ПОСТАВЛЕННАЯ ЗАДАЧА A: Выпишите из выбранного текста дословно фрагмент от слов «В том месте, где» до слов «что мне встречается.» включительно.

ВЫБРАННЫЙ ТЕКСТ:
В одном месте из-за застоявшейся в реке воды образовалась довольно большая канава. Она слишком глубока, чтобы перейти ее вброд и слишком широка, чтобы перепрыгнуть ее. Однако преодолеть ее нужно во что бы то ни стало. Бывает, я с большим трудом продираюсь сквозь заросли, но все мои усилия оказываются напрасными, потому что прямиком выхожу к этой канаве. Тогда мне приходится возвращаться, чтобы попытать удачу снова и найти более удачный маршрут.
Иногда попадаются участки, где деревьев практически нет. Земная поверхность там, как правило, покрыта туссоком, она довольно зыбкая и неустойчивая. Я прямо чувствую, как она колеблется под тяжестью моих шагов. Конечно, мне бы очень хотелось, чтобы земля стала более ровной, но в любом случае этого не случится. Я постоянно спотыкаюсь. Много времени уходит на то, чтобы всего лишь поставить ногу между зарослями туссока, но зачастую он настолько густой и высокий, что нормально опереться невозможно. Если я пытаюсь перешагнуть их быстро, то обязательно теряю равновесие.
В том месте, где река поворачивает налево, тропинка, протянувшаяся вдоль нее, упирается в заросли туссока. Быстрее обычно срезать поворот и идти по лесу напрямик, но не в данной ситуации. Иногда стрелки туссока доходят мне до пояса, и с этим приходится считаться. Туссок, с которым я сейчас имею дело, совсем не похож на ивовые деревья. Его кисти то и дело цепляются мне за колени, и я запутываюсь в них. Сквозь ивовые заросли я мог идти напролом, грудью наваливаясь на деревья. Но кисти туссока состоят из веточек, диаметр которых очень мал, даже меньше, чем диаметр карандаша. Они гнутся, но не ломаются и постоянно впиваются в мои штаны. Приходится делать широкие шаги, но беда в том, что кустов очень много. За одним кустом тут же растет второй, третий, поэтому я передвигаюсь таким непростым способом по пятнадцать минут на каждом повороте, что мне встречается.
Здесь необычайно красиво. Этого нельзя не признать, даже несмотря на все то напряжение и мучительную тревогу, которые я испытываю. Земля становится все более величественной и прекрасной. Она словно раскрывает мне свои объятия. А повсюду вокруг меня устремляются ввысь горы, на вершинах которых лежат снежные шапки. Такое впечатление, что природа чувствует меня. Она знает, что я никогда не перестану восхищаться ее красотой и великолепием. Усталый, я с большим трудом иду по равнине, на которой, к счастью, нет деревьев. Никто в целом мире не видит и не слышит меня, за исключением чирикающих птичек и пары шустрых зайцев. Антигерой без права на победу — вот кем я себя ощущаю в данную минуту.

СТРОКИ:
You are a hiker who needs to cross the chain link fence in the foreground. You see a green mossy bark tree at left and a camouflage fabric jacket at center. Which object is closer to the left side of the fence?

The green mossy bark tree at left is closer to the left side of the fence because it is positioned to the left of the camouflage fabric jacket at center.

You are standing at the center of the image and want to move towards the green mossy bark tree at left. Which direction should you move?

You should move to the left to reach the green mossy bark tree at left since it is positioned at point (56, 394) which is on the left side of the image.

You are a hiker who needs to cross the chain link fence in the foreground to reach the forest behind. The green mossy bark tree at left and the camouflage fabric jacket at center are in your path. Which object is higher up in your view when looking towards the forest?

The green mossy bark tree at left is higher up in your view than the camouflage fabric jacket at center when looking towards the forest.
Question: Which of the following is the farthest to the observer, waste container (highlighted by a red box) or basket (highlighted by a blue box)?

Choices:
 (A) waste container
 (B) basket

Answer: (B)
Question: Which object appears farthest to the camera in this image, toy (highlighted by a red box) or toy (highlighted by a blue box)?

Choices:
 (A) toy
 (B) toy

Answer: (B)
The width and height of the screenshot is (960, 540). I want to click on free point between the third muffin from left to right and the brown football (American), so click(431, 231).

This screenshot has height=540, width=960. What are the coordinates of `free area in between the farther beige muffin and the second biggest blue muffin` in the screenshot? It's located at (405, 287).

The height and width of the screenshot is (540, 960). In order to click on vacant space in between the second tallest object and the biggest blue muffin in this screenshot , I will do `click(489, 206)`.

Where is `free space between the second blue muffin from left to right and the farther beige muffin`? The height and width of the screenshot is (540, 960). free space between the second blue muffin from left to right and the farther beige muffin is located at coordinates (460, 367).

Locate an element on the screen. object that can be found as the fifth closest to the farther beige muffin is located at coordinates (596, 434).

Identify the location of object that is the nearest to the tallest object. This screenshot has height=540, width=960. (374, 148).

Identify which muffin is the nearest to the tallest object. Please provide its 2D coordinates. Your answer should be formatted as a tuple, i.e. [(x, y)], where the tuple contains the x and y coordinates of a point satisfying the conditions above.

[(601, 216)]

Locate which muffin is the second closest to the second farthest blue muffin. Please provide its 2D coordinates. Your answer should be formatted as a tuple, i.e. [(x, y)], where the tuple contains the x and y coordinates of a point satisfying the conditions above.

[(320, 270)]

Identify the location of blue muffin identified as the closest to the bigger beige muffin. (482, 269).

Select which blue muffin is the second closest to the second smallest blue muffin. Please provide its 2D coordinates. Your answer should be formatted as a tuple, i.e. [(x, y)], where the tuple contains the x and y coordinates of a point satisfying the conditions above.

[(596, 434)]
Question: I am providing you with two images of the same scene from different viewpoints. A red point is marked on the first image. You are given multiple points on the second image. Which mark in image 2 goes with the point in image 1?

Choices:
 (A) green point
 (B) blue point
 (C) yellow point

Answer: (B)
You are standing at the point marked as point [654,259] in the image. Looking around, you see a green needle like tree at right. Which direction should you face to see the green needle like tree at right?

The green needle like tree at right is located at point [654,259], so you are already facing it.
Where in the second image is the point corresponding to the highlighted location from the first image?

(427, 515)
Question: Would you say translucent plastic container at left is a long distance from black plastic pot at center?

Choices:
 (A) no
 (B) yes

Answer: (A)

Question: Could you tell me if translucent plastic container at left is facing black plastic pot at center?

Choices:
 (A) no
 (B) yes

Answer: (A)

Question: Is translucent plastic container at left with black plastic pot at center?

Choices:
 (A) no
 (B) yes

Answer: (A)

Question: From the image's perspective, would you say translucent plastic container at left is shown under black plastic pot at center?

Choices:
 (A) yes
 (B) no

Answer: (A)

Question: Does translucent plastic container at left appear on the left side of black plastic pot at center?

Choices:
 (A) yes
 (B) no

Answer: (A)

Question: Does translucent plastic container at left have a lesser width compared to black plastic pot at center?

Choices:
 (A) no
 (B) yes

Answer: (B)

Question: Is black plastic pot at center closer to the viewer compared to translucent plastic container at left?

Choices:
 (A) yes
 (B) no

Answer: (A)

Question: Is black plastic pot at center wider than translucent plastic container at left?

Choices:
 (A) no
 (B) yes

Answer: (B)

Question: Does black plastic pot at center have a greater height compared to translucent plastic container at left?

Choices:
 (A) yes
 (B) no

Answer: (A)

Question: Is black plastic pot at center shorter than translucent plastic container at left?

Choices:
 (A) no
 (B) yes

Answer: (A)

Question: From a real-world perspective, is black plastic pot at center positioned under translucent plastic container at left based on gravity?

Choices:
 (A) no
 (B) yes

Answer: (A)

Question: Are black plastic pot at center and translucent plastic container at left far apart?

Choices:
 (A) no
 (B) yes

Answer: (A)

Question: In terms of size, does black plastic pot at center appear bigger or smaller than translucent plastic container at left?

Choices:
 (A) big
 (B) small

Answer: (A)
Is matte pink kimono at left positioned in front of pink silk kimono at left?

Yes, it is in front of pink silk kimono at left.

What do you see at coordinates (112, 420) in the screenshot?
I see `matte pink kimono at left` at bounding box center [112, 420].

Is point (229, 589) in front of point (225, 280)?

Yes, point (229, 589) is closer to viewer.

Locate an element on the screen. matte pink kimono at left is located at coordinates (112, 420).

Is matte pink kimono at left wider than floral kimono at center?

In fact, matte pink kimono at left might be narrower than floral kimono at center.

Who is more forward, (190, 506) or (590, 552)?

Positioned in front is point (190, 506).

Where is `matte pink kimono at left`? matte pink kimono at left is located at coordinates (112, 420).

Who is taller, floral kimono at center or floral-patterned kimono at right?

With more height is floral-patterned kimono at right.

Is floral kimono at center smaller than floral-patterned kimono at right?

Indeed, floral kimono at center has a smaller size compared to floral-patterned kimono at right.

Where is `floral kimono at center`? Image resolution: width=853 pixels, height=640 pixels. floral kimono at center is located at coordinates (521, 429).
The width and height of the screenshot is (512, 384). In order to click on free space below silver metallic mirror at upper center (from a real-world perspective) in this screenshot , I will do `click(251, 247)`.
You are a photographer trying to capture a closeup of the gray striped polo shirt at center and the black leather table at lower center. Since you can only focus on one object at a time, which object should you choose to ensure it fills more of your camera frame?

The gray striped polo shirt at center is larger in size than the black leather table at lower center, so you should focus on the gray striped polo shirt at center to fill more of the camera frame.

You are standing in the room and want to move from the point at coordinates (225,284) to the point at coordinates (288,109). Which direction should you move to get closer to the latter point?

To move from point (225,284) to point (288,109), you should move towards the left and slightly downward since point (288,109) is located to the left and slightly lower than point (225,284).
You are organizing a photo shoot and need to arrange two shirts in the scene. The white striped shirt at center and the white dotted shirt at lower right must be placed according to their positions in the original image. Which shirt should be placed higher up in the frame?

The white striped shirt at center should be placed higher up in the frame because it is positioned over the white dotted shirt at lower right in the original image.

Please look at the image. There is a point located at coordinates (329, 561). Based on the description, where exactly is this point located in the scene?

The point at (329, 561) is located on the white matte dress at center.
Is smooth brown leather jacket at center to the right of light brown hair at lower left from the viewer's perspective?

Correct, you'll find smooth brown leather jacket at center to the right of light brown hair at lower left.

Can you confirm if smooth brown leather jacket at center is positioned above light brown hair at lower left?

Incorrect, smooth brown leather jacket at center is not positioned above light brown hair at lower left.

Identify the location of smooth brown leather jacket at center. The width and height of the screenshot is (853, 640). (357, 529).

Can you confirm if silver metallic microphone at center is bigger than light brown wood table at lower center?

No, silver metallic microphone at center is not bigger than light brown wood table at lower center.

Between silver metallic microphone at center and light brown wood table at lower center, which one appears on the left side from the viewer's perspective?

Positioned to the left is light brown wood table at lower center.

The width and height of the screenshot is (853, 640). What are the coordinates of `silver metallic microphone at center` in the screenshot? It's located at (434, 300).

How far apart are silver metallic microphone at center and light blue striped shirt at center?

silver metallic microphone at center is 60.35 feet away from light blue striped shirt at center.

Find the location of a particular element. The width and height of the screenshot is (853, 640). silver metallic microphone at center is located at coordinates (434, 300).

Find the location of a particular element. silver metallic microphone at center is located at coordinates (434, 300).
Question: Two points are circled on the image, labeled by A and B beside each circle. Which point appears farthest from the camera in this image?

ПОСТАВЛЕННАЯ ЗАДАЧА B: Преобразуйте записи от строки с «Question: Could you» до строки с «Yes, it is in» включительно в таблицу Markdown со столбцами «№» и «Строка». В «№» поставьте порядковый номер, в «Строка» перенесите саму строку, а пустые строки пропустите.

ВЕРНЫЙ ОТВЕТ A:
В том месте, где река поворачивает налево, тропинка, протянувшаяся вдоль нее, упирается в заросли туссока. Быстрее обычно срезать поворот и идти по лесу напрямик, но не в данной ситуации. Иногда стрелки туссока доходят мне до пояса, и с этим приходится считаться. Туссок, с которым я сейчас имею дело, совсем не похож на ивовые деревья. Его кисти то и дело цепляются мне за колени, и я запутываюсь в них. Сквозь ивовые заросли я мог идти напролом, грудью наваливаясь на деревья. Но кисти туссока состоят из веточек, диаметр которых очень мал, даже меньше, чем диаметр карандаша. Они гнутся, но не ломаются и постоянно впиваются в мои штаны. Приходится делать широкие шаги, но беда в том, что кустов очень много. За одним кустом тут же растет второй, третий, поэтому я передвигаюсь таким непростым способом по пятнадцать минут на каждом повороте, что мне встречается.

ВЕРНЫЙ ОТВЕТ B:
| № | Строка |
|---|---|
| 1 | Question: Could you tell me if translucent plastic container at left is facing black plastic pot at center? |
| 2 | Choices: |
| 3 |  (A) no |
| 4 |  (B) yes |
| 5 | Answer: (A) |
| 6 | Question: Is translucent plastic container at left with black plastic pot at center? |
| 7 | Choices: |
| 8 |  (A) no |
| 9 |  (B) yes |
| 10 | Answer: (A) |
| 11 | Question: From the image's perspective, would you say translucent plastic container at left is shown under black plastic pot at center? |
| 12 | Choices: |
| 13 |  (A) yes |
| 14 |  (B) no |
| 15 | Answer: (A) |
| 16 | Question: Does translucent plastic container at left appear on the left side of black plastic pot at center? |
| 17 | Choices: |
| 18 |  (A) yes |
| 19 |  (B) no |
| 20 | Answer: (A) |
| 21 | Question: Does translucent plastic container at left have a lesser width compared to black plastic pot at center? |
| 22 | Choices: |
| 23 |  (A) no |
| 24 |  (B) yes |
| 25 | Answer: (B) |
| 26 | Question: Is black plastic pot at center closer to the viewer compared to translucent plastic container at left? |
| 27 | Choices: |
| 28 |  (A) yes |
| 29 |  (B) no |
| 30 | Answer: (A) |
| 31 | Question: Is black plastic pot at center wider than translucent plastic container at left? |
| 32 | Choices: |
| 33 |  (A) no |
| 34 |  (B) yes |
| 35 | Answer: (B) |
| 36 | Question: Does black plastic pot at center have a greater height compared to translucent plastic container at left? |
| 37 | Choices: |
| 38 |  (A) yes |
| 39 |  (B) no |
| 40 | Answer: (A) |
| 41 | Question: Is black plastic pot at center shorter than translucent plastic container at left? |
| 42 | Choices: |
| 43 |  (A) no |
| 44 |  (B) yes |
| 45 | Answer: (A) |
| 46 | Question: From a real-world perspective, is black plastic pot at center positioned under translucent plastic container at left based on gravity? |
| 47 | Choices: |
| 48 |  (A) no |
| 49 |  (B) yes |
| 50 | Answer: (A) |
| 51 | Question: Are black plastic pot at center and translucent plastic container at left far apart? |
| 52 | Choices: |
| 53 |  (A) no |
| 54 |  (B) yes |
| 55 | Answer: (A) |
| 56 | Question: In terms of size, does black plastic pot at center appear bigger or smaller than translucent plastic container at left? |
| 57 | Choices: |
| 58 |  (A) big |
| 59 |  (B) small |
| 60 | Answer: (A) |
| 61 | Is matte pink kimono at left positioned in front of pink silk kimono at left? |
| 62 | Yes, it is in front of pink silk kimono at left. |